1. Splurge on yourself. This does not mean you need to plan a trip to an exclusive spa or buy a $10,000 watch. Splurging in this case means to take the time to figure out if you still love the same things or if you can find some new hobbies or interests. Perhaps you love to bake. Learn and master the perfect Rye loaf or get creative with cakes. Or perhaps you love to hike. Take some time to revisit a favorite location or search out somewhere new.
2. Reconsider Your Career. You might arrive back at the same place and realize that the work still calls you, even if the specific job was toxic. Or you might discover that you want to try something completely new. If you can, take the time before jumping in feet first to the next office pool.
3. Boundaries, and more boundaries. Before the first interview, make certain you take the time to rebuild any boundaries that were broken down. It is also a great time to build new ones to avoid sinking back into problematic behaviors when you start a new job.

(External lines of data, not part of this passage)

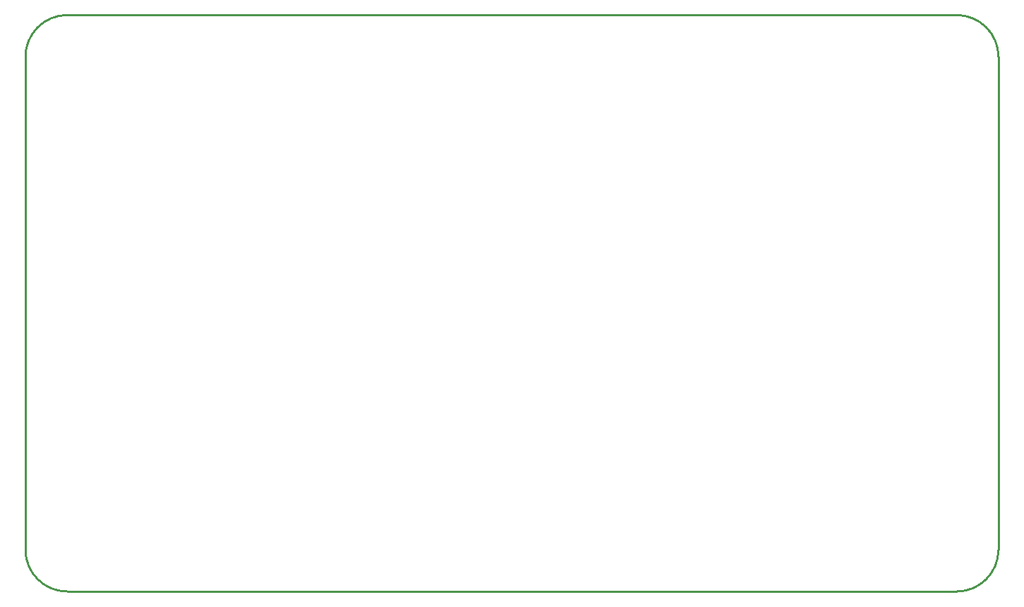
<source format=gko>
G04 Layer: BoardOutlineLayer*
G04 EasyEDA v6.5.51, 2025-09-06 07:05:30*
G04 62973c2a91a8465ca14b7521446b148e,ed13e26d4d8d426092ec29dadd734ac4,10*
G04 Gerber Generator version 0.2*
G04 Scale: 100 percent, Rotated: No, Reflected: No *
G04 Dimensions in millimeters *
G04 leading zeros omitted , absolute positions ,4 integer and 5 decimal *
%FSLAX45Y45*%
%MOMM*%

%ADD10C,0.2540*%
%ADD11C,0.0149*%
D10*
X4592990Y-3406292D02*
G01*
X4592990Y2499995D01*
X15750268Y-3906291D02*
G01*
X5092989Y-3906291D01*
X16250267Y2499995D02*
G01*
X16250267Y-3406292D01*
X5092989Y2999994D02*
G01*
X15750268Y2999994D01*
G75*
G01*
X15750268Y2999994D02*
G02*
X16250267Y2499995I0J-499999D01*
G75*
G01*
X16250267Y-3406293D02*
G02*
X15750268Y-3906291I-499999J1D01*
G75*
G01*
X5092990Y-3906291D02*
G02*
X4592991Y-3406293I0J499999D01*
G75*
G01*
X4592991Y2499995D02*
G02*
X5092990Y2999994I499999J0D01*

%LPD*%
M02*

</source>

4. Avoid the rush job. When you leave a position without a plan, it is easy to take the next job offered. Too often, that job is one that is not a good fit, or it is as unhealthy as the one recently left. While there are often economic considerations that make a quick job turnaround necessary, consider the next position like you would the next relationship after a break-up. It is likely a rebound job.
5. Take the time to reflect. Whether you journal, contemplate, or find someone to talk it out – give yourself space to think and process your experiences. During this time, make sure to find space to treat yourself with compassion and forgive yourself for things you might have done that were problematic in the moment.
6. Find a way to reconnect with God. Again, this is particularly hard if the hurt you experienced happened in a faith organization. Dr. Alison Cook has worked with many people hurt in the church. She notes; “If you’re struggling with pain of church hurt or if a church misrepresented God to you through toxic, abusive actions or words, please know you are not alone. You are still the center of God’s love AND God’s justice. God hates church hurt, too.” Church work that leads to church hurt must be separated from our relationship with God before we can move on or into another role in pastoral or faith leadership. Finding others who have experienced something similar can be helpful and healing.
The end of a job, even a problematic job, is the end of a dream. It might have ended unexpectedly, but it likely started with the best of intentions, and it likely left many projects you believed in undone. When you take the time to work through what happened, it has the potential to allow you to dream again.
In Soul Food: 101 Inspirational Messages to Nourish and Heal Your Spirit liberty forrest says of this part of the healing journey; “Wherever you are in that lake, whether fighting to keep your head above water in those horrible first waves, or whether you’re somewhere along the more gently bobbing ones, just keep your eye on the shore and know that you are a little closer to it today than you were yesterday. Just know that this too shall pass and one way or another, you will move on from this place. It is inevitable.”
Healing is a process. It does not happen in an instant, and it may take a lot of swimming before you find solid ground. But you will get your strength and your confidence back.